_Task inputs:_
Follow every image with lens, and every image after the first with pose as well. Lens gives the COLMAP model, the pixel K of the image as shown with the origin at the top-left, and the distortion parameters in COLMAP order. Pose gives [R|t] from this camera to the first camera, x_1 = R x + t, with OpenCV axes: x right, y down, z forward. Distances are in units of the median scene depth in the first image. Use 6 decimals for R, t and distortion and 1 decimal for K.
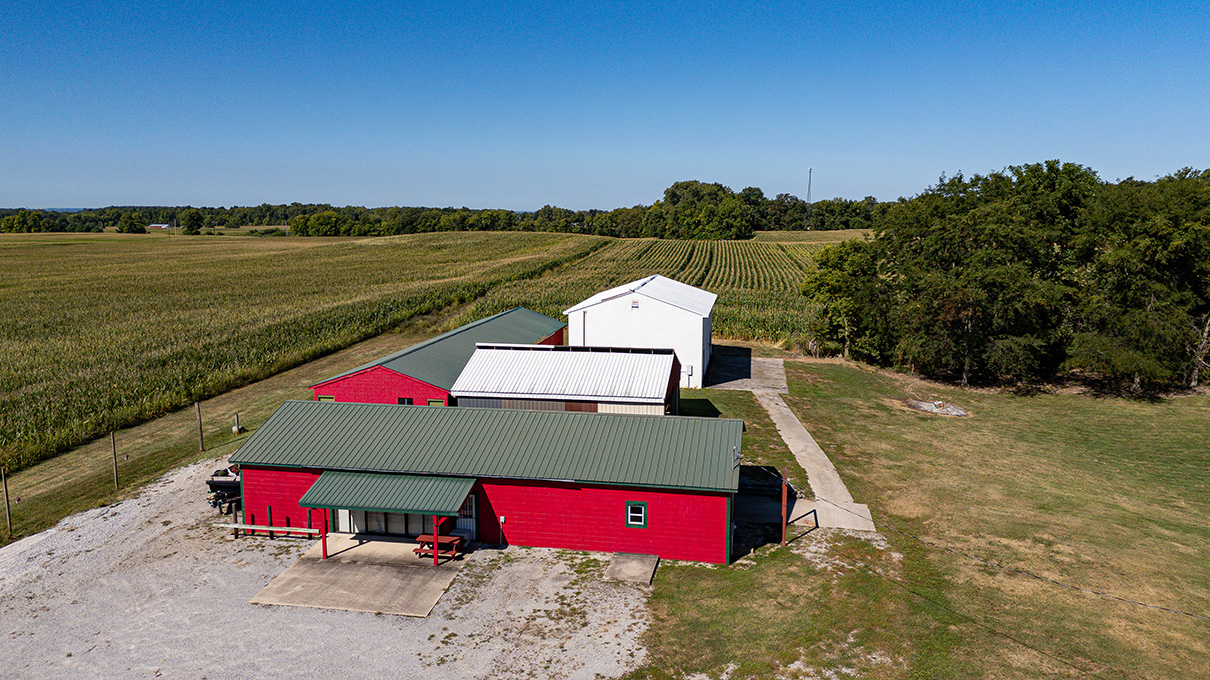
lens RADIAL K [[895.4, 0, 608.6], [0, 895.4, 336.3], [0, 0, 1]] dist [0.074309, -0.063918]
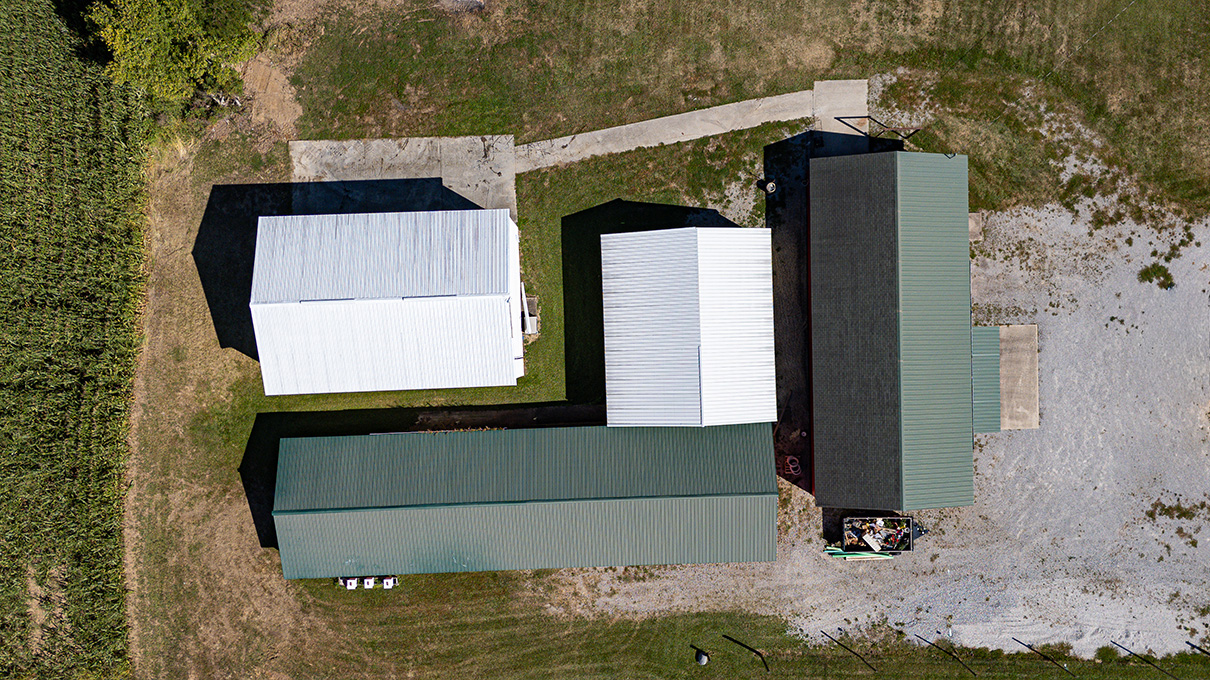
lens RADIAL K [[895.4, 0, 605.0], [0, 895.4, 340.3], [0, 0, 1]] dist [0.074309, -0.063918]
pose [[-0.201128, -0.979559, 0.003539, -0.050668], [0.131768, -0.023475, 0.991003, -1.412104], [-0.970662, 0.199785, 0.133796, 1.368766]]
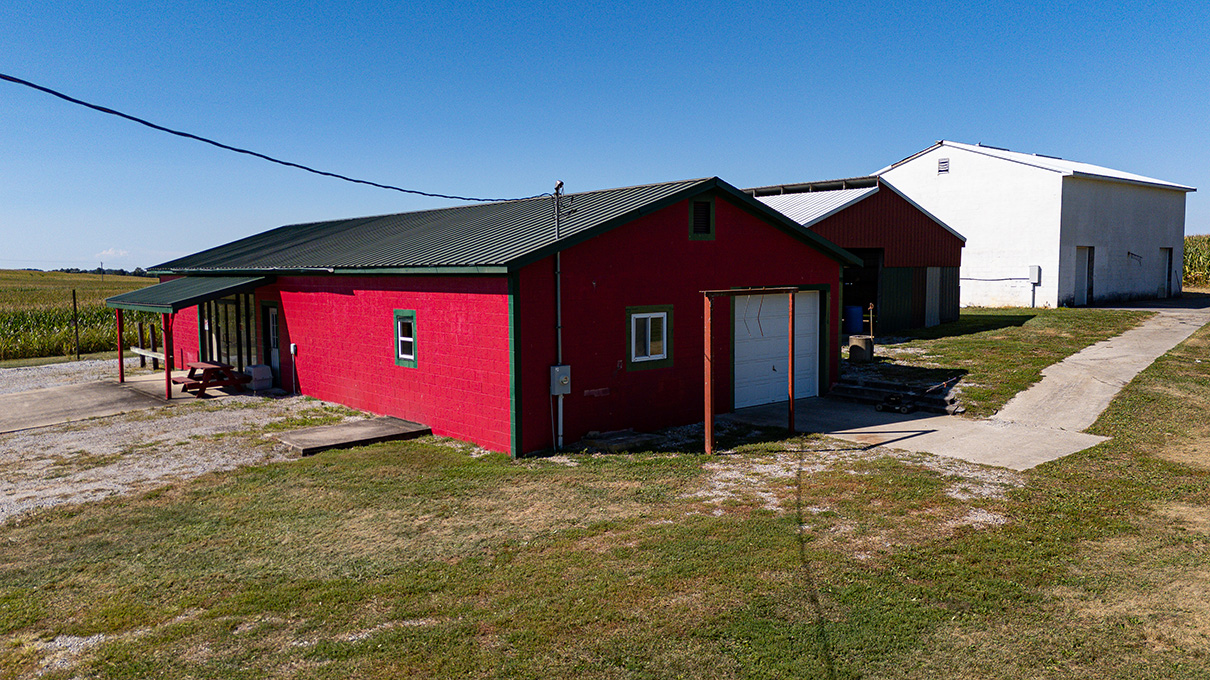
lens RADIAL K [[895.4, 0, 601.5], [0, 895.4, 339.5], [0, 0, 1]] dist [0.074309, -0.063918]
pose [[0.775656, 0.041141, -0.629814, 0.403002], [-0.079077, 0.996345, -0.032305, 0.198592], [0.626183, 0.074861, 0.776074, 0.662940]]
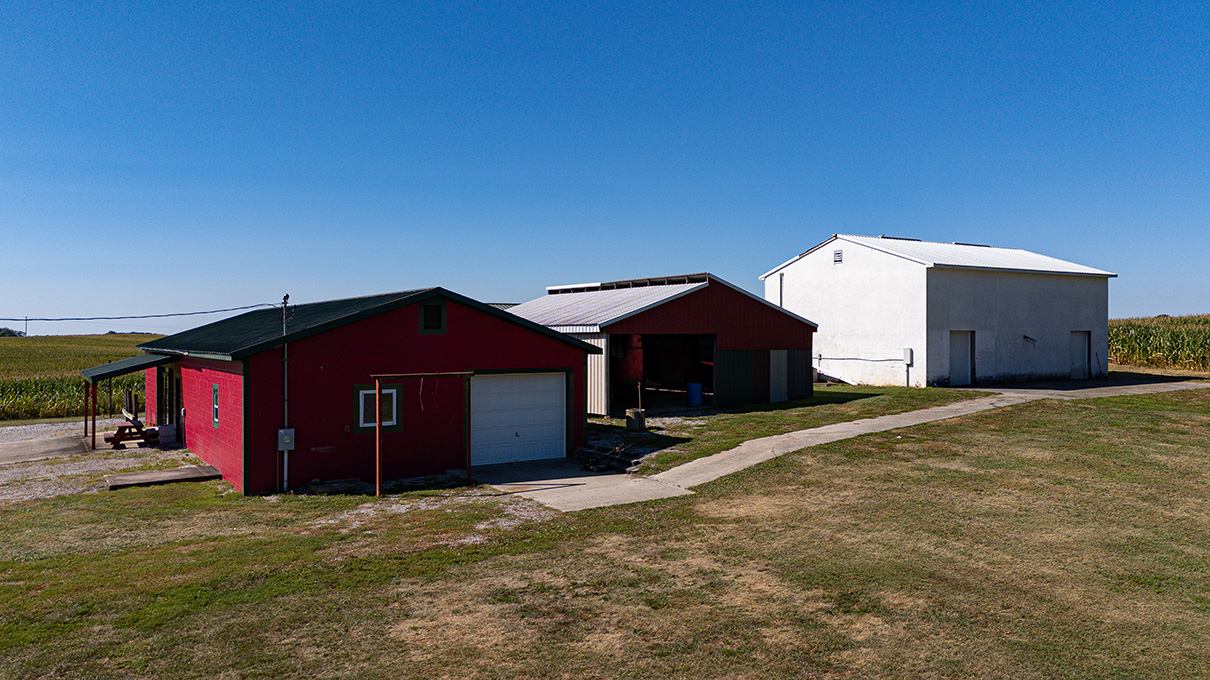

_What is needed:_
Would you retype the listing above exactly, omitting its pictures?

_Result for this task:_
Follow every image with lens, and every image after the first with pose as well. Lens gives the COLMAP model, the pixel K of the image as shown with the origin at the top-left, and the distortion parameters in COLMAP order. Pose gives [R|t] from this camera to the first camera, x_1 = R x + t, with OpenCV axes: x right, y down, z forward. Distances are in units of the median scene depth in the first image. Use 6 decimals for R, t and distortion and 1 decimal for K.
lens RADIAL K [[895.4, 0, 608.6], [0, 895.4, 336.3], [0, 0, 1]] dist [0.074309, -0.063918]
lens RADIAL K [[895.4, 0, 605.0], [0, 895.4, 340.3], [0, 0, 1]] dist [0.074309, -0.063918]
pose [[-0.201128, -0.979559, 0.003539, -0.050668], [0.131768, -0.023475, 0.991003, -1.412104], [-0.970662, 0.199785, 0.133796, 1.368766]]
lens RADIAL K [[895.4, 0, 601.5], [0, 895.4, 339.5], [0, 0, 1]] dist [0.074309, -0.063918]
pose [[0.775656, 0.041141, -0.629814, 0.403002], [-0.079077, 0.996345, -0.032305, 0.198592], [0.626183, 0.074861, 0.776074, 0.662940]]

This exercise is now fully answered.